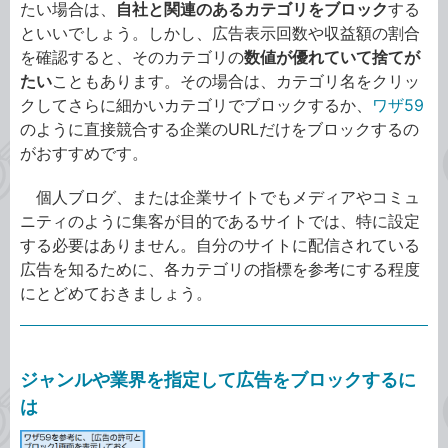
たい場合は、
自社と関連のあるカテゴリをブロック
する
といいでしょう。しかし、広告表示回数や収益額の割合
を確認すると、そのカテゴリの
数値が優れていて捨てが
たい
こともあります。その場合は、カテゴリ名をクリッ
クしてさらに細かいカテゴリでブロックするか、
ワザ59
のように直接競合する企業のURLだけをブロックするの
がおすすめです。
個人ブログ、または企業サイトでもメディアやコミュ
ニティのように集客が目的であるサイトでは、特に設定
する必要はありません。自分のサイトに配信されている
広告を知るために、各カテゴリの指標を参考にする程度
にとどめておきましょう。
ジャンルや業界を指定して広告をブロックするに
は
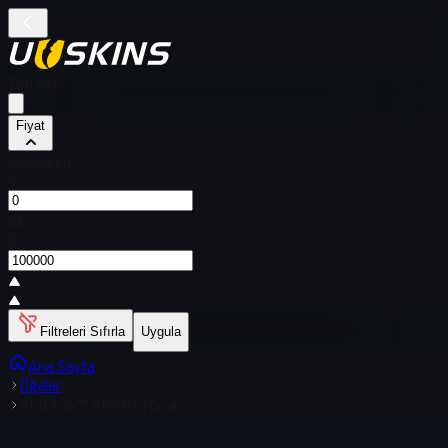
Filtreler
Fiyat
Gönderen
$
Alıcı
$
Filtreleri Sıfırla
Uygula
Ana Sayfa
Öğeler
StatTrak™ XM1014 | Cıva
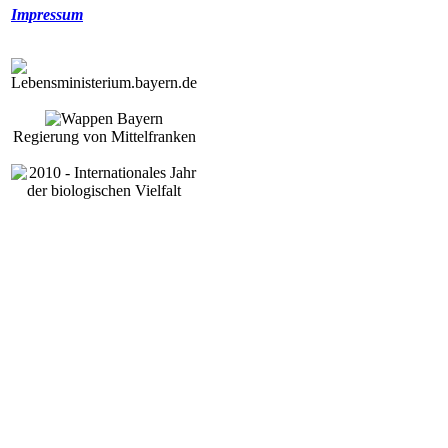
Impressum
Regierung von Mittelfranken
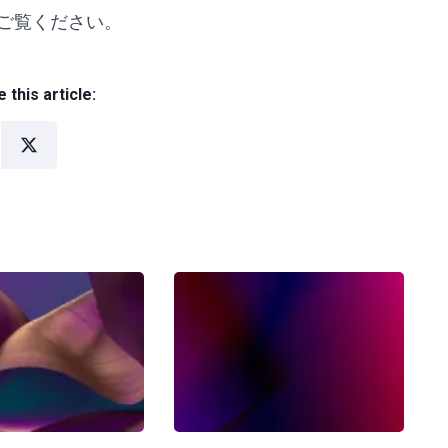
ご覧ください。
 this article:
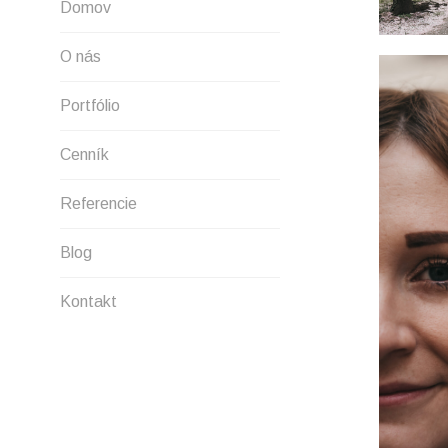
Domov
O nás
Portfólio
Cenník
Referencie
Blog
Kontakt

**Job item:**
Skip the pictures, then write out every entry exactly.

**Task response:**
たい場合は、
自社と関連のあるカテゴリをブロック
する
といいでしょう。しかし、広告表示回数や収益額の割合
を確認すると、そのカテゴリの
数値が優れていて捨てが
たい
こともあります。その場合は、カテゴリ名をクリッ
クしてさらに細かいカテゴリでブロックするか、
ワザ59
のように直接競合する企業のURLだけをブロックするの
がおすすめです。
個人ブログ、または企業サイトでもメディアやコミュ
ニティのように集客が目的であるサイトでは、特に設定
する必要はありません。自分のサイトに配信されている
広告を知るために、各カテゴリの指標を参考にする程度
にとどめておきましょう。
ジャンルや業界を指定して広告をブロックするに
は
Filtreler
Fiyat
Gönderen
$
Alıcı
$
Filtreleri Sıfırla
Uygula
Ana Sayfa
Öğeler
StatTrak™ XM1014 | Cıva
Impressum
Regierung von Mittelfranken
ご覧ください。
 this article:
Domov
O nás
Portfólio
Cenník
Referencie
Blog
Kontakt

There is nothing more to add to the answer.